Summary Bullets:
- Vodafone stated at its analyst conference this month that its IoT strategy will focus on vertical services.
- It has picked five verticals so far, but some reflect future potential rather than previous successes.
At its annual analyst conference, Vodafone’s enterprise business presented updates across its portfolio and associated strategy, and when it came to the Internet of Things (IoT), one thing was clear: a new determination to focus on a set of priority verticals to deliver sector-specific IoT services. The idea is that, if it is to access the biggest market opportunities, it must become more of a technology solution provider in order to maximize growth potential as a trusted, ‘go-to’ supplier in digital industries.
To be sure, the general provision of IoT connectivity will maintain its place as a core building block of all enterprise services. Today, Vodafone serves 75 million connected devices, up 28% from a year ago. Looking at annual IoT revenues of EUR 747 million (reported in May 2018), a large chunk of those were the result of non-connectivity services. This is where the vertical solutions are being developed and delivered, and where Vodafone aims to differentiate with value that goes beyond its underlying network, the purpose of which is building broad scale.
Which verticals are we talking about? Unsurprisingly, given its previous acquisitions, automotive is first on the list, followed by insurance, digital buildings, healthcare, and logistics. When it came to customer case studies at the conference, only the latter was represented, with logistics company Toll presenting alongside customers from the banking, retail, and agriculture sectors. But, most of the other priority verticals made their presence felt in the conference exhibit area, where partners like Medisanté, Deloitte, and Thyssenkrupp demoed joint Vodafone solutions for connected medical devices, healthcare services, and elevator maintenance.
Has Vodafone picked the right verticals based on its acquisitions, its installed base, or overall market trends and potential? Clearly, it’s a little bit of each.
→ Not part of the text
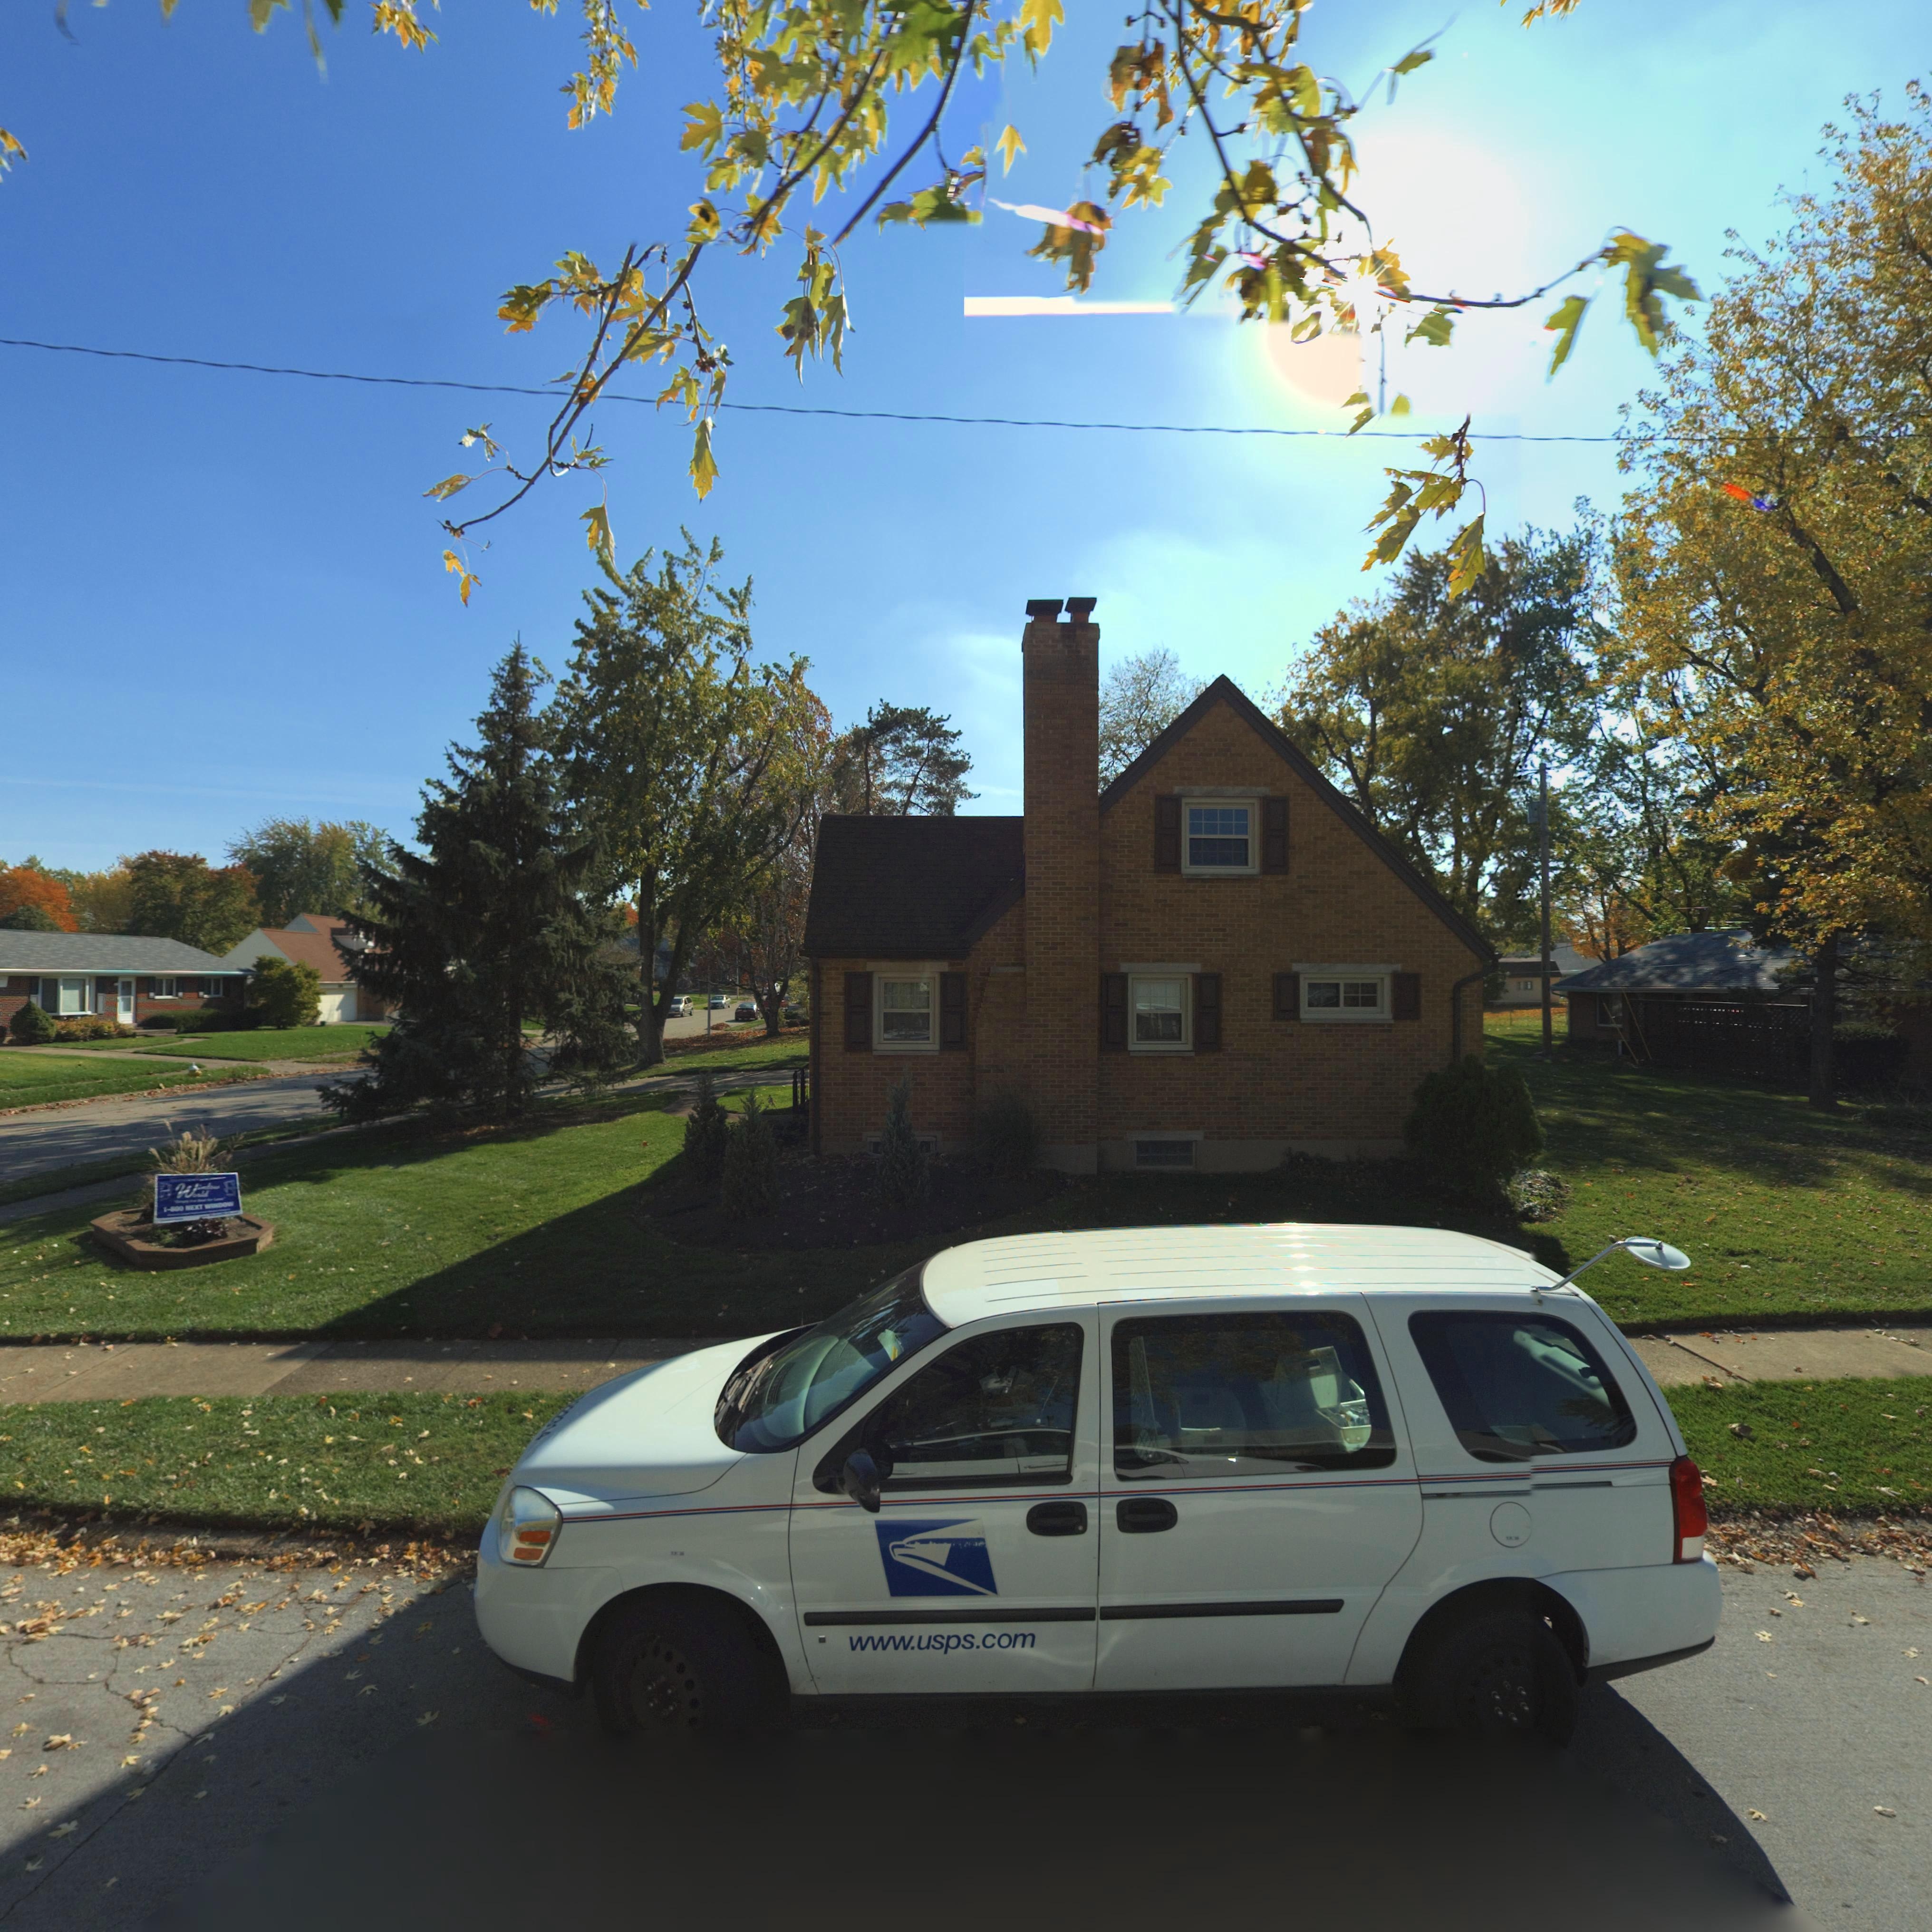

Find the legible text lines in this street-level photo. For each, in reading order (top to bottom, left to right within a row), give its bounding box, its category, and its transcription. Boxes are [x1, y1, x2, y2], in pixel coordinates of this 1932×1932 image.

[174, 1182, 200, 1199] None: W
[191, 1190, 210, 1198] None: orld
[163, 1201, 234, 1213] None: 1-800 NEXT WINDOW
[848, 1633, 1036, 1655] None: www.usps.com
Since the beginning of 2017, GlobalData’s IoT Innovations Tracker has identified 30 new healthcare deployments and 32 new logistics deployments across multiple solution providers and mobile operators. Insurance has not been quite so hot, with only nine deployments tracked over the same period. (Note: The tracker database of IoT deployments is based on public information, so it is indicative of trends and not necessarily a complete picture of market activity.) The IoT Innovations Tracker doesn’t have an automotive vertical category since connected car use cases are largely consumer rather than enterprise focused, and while ‘digital buildings’ is not a vertical, it is a core IoT use case. Our cross-vertical tracking of deployments which focus at least in part on building management included a whopping 120 different projects since January 2017 (many of which, unsurprisingly, featured Vodafone as a supplier).
These five industries will most likely continue as priority IoT verticals for Vodafone over the long term. And, rather than seeing verticals drop off the list, it will probably change by having others added to it as time goes by and additional opportunities are fine-tuned through partnership, acquisition, and/or customer co-innovation. Time will tell whether that translates to success in Vodafone’s efforts to leverage vertical solution strengths to transcend its role as a connectivity provider and become a trusted innovation partner to the digital enterprise.